> _Problem description_
The entries below are to be transcribed in full, without their images.

BEGIN

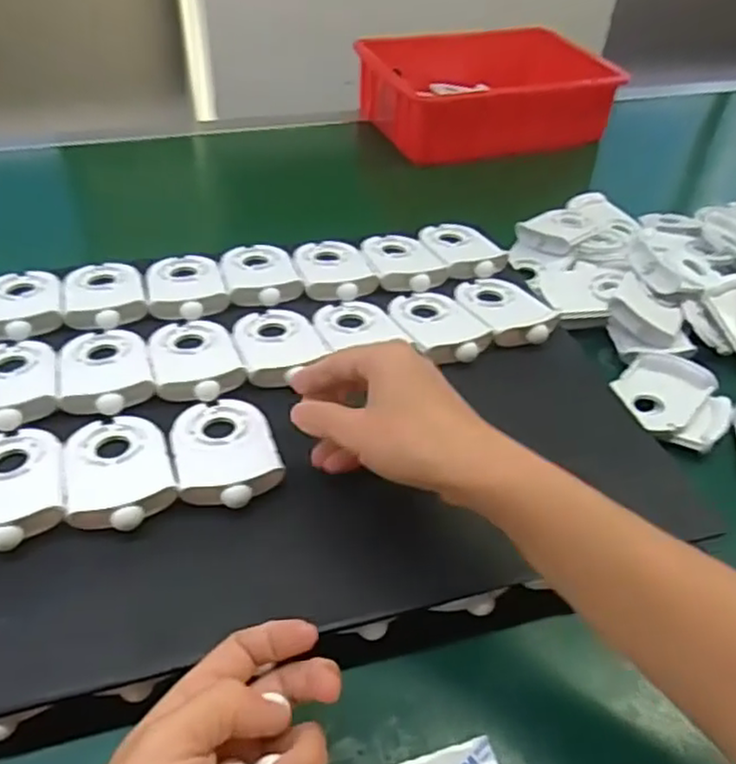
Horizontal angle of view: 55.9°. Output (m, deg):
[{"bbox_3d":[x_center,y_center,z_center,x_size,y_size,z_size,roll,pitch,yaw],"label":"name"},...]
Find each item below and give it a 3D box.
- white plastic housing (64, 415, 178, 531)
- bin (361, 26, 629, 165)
[{"bbox_3d":[-0.144,0.048,0.400,0.057,0.010,0.088,-11,44,-16],"label":"white plastic housing"},{"bbox_3d":[0.169,-0.373,0.901,0.329,0.097,0.182,-12,44,-17],"label":"bin"}]

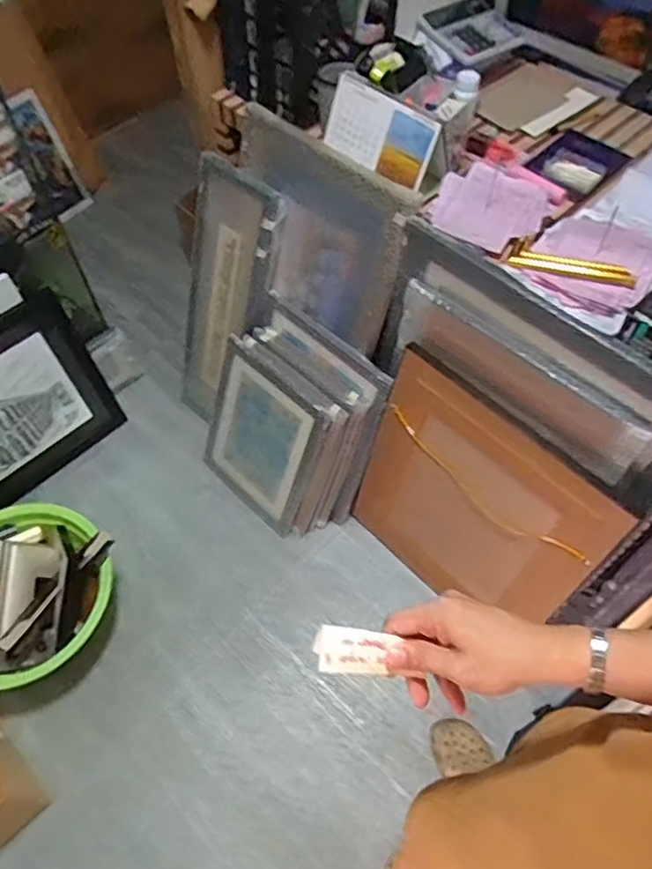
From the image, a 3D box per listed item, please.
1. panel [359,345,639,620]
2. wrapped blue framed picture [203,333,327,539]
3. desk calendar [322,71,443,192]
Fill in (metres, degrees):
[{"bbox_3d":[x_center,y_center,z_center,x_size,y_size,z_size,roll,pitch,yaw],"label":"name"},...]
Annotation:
[{"bbox_3d":[0.279,0.157,1.258,0.022,0.535,0.484,-31,60,-35],"label":"panel"},{"bbox_3d":[-0.165,0.006,1.505,0.320,0.402,0.033,37,41,21],"label":"wrapped blue framed picture"},{"bbox_3d":[0.097,-0.528,1.117,0.233,0.122,0.082,38,65,22],"label":"desk calendar"}]

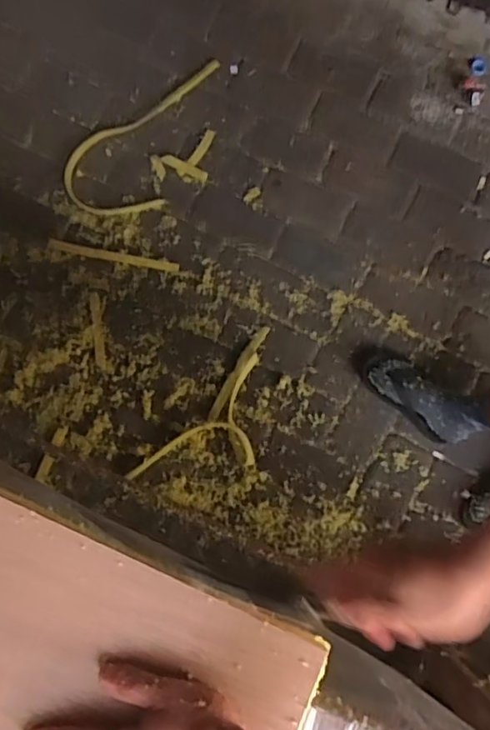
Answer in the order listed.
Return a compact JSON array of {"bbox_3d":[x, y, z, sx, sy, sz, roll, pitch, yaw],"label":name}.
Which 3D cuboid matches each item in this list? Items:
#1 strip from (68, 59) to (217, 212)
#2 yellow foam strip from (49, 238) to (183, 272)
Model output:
[{"bbox_3d":[-0.254,-0.554,1.326,0.247,0.019,0.442,18,80,3],"label":"strip"},{"bbox_3d":[-0.296,-0.247,1.276,0.298,0.005,0.024,11,80,1],"label":"yellow foam strip"}]

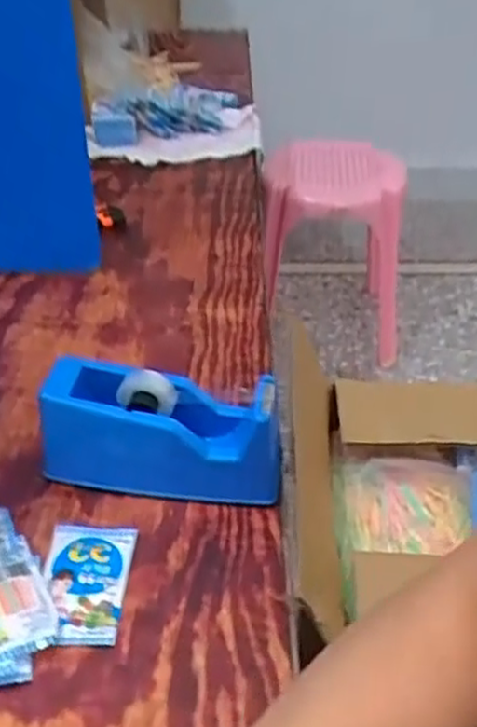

END

> _Reply to the task_
Horizontal angle of view: 55.9°. Output (m, deg):
[{"bbox_3d":[x_center,y_center,z_center,x_size,y_size,z_size,roll,pitch,yaw],"label":"name"},...]
Find each item below and give it a 3D box.
- white plastic housing (64, 415, 178, 531)
- bin (361, 26, 629, 165)
[{"bbox_3d":[-0.144,0.048,0.400,0.057,0.010,0.088,-11,44,-16],"label":"white plastic housing"},{"bbox_3d":[0.169,-0.373,0.901,0.329,0.097,0.182,-12,44,-17],"label":"bin"}]

From the image, a 3D box per listed item, please.
1. panel [359,345,639,620]
2. wrapped blue framed picture [203,333,327,539]
3. desk calendar [322,71,443,192]
Fill in (metres, degrees):
[{"bbox_3d":[x_center,y_center,z_center,x_size,y_size,z_size,roll,pitch,yaw],"label":"name"},...]
Annotation:
[{"bbox_3d":[0.279,0.157,1.258,0.022,0.535,0.484,-31,60,-35],"label":"panel"},{"bbox_3d":[-0.165,0.006,1.505,0.320,0.402,0.033,37,41,21],"label":"wrapped blue framed picture"},{"bbox_3d":[0.097,-0.528,1.117,0.233,0.122,0.082,38,65,22],"label":"desk calendar"}]

Answer in the order listed.
Return a compact JSON array of {"bbox_3d":[x, y, z, sx, sy, sz, roll, pitch, yaw],"label":name}.
Which 3D cuboid matches each item in this list? Items:
#1 strip from (68, 59) to (217, 212)
#2 yellow foam strip from (49, 238) to (183, 272)
Model output:
[{"bbox_3d":[-0.254,-0.554,1.326,0.247,0.019,0.442,18,80,3],"label":"strip"},{"bbox_3d":[-0.296,-0.247,1.276,0.298,0.005,0.024,11,80,1],"label":"yellow foam strip"}]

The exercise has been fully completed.